* [How to complete this task]:
Make an exact copy of the records below, leaving every image out.

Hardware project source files
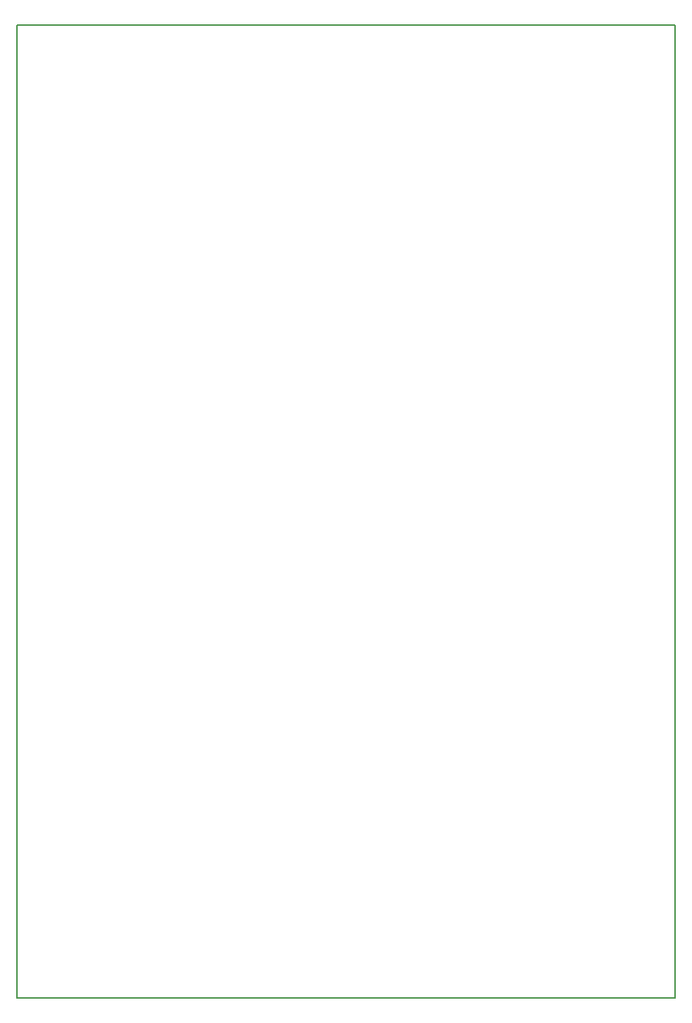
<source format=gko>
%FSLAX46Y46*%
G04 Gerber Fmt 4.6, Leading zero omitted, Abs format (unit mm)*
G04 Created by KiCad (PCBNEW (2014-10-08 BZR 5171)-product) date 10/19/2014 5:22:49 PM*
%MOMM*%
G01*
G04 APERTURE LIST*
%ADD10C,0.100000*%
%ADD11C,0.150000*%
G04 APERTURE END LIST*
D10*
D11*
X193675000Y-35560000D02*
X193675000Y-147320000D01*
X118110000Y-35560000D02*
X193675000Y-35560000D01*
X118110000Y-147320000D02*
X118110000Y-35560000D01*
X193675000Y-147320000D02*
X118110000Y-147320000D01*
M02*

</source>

* [Problem solution]:
<source format=gko>
%FSLAX46Y46*%
G04 Gerber Fmt 4.6, Leading zero omitted, Abs format (unit mm)*
G04 Created by KiCad (PCBNEW (2014-10-08 BZR 5171)-product) date 10/19/2014 5:22:49 PM*
%MOMM*%
G01*
G04 APERTURE LIST*
%ADD10C,0.100000*%
%ADD11C,0.150000*%
G04 APERTURE END LIST*
D10*
D11*
X193675000Y-35560000D02*
X193675000Y-147320000D01*
X118110000Y-35560000D02*
X193675000Y-35560000D01*
X118110000Y-147320000D02*
X118110000Y-35560000D01*
X193675000Y-147320000D02*
X118110000Y-147320000D01*
M02*

</source>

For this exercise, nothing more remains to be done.